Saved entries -
↓

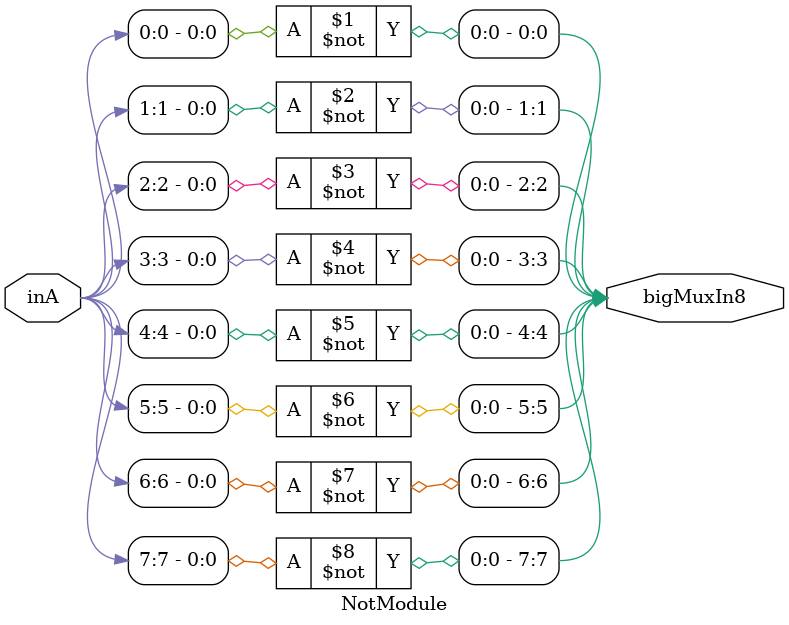
<source format=v>
module NotModule(bigMuxIn8, inA);

    output [7:0] bigMuxIn8;

    input [7:0] inA; 

    not(bigMuxIn8[0], inA[0]);
    not(bigMuxIn8[1], inA[1]);
    not(bigMuxIn8[2], inA[2]);
    not(bigMuxIn8[3], inA[3]);
    not(bigMuxIn8[4], inA[4]);
    not(bigMuxIn8[5], inA[5]);
    not(bigMuxIn8[6], inA[6]);
    not(bigMuxIn8[7], inA[7]);

endmodule // NotModule

module testbench();

    // This wire is used for holding the result

    wire [7:0] bigMuxIn;

    // The 2 input registers

    reg [7:0] in1;

    // Instantiating the module 

    NotModule notModuleResult(bigMuxIn, in1);

    // *** Something else should be done with bigMuxIn ***
    // *** bigMuxIn should go into gate number 8 in the multiplexer ***

endmodule // testbench
</source>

↑

TASK PROMPT -
Give again, word for word, every line from the top of the data through the line with "with bigMuxIn ***", both ends included, and exclude the pictures.

FINISHED EXERCISE -
<source format=v>
module NotModule(bigMuxIn8, inA);

    output [7:0] bigMuxIn8;

    input [7:0] inA; 

    not(bigMuxIn8[0], inA[0]);
    not(bigMuxIn8[1], inA[1]);
    not(bigMuxIn8[2], inA[2]);
    not(bigMuxIn8[3], inA[3]);
    not(bigMuxIn8[4], inA[4]);
    not(bigMuxIn8[5], inA[5]);
    not(bigMuxIn8[6], inA[6]);
    not(bigMuxIn8[7], inA[7]);

endmodule // NotModule

module testbench();

    // This wire is used for holding the result

    wire [7:0] bigMuxIn;

    // The 2 input registers

    reg [7:0] in1;

    // Instantiating the module 

    NotModule notModuleResult(bigMuxIn, in1);

    // *** Something else should be done with bigMuxIn ***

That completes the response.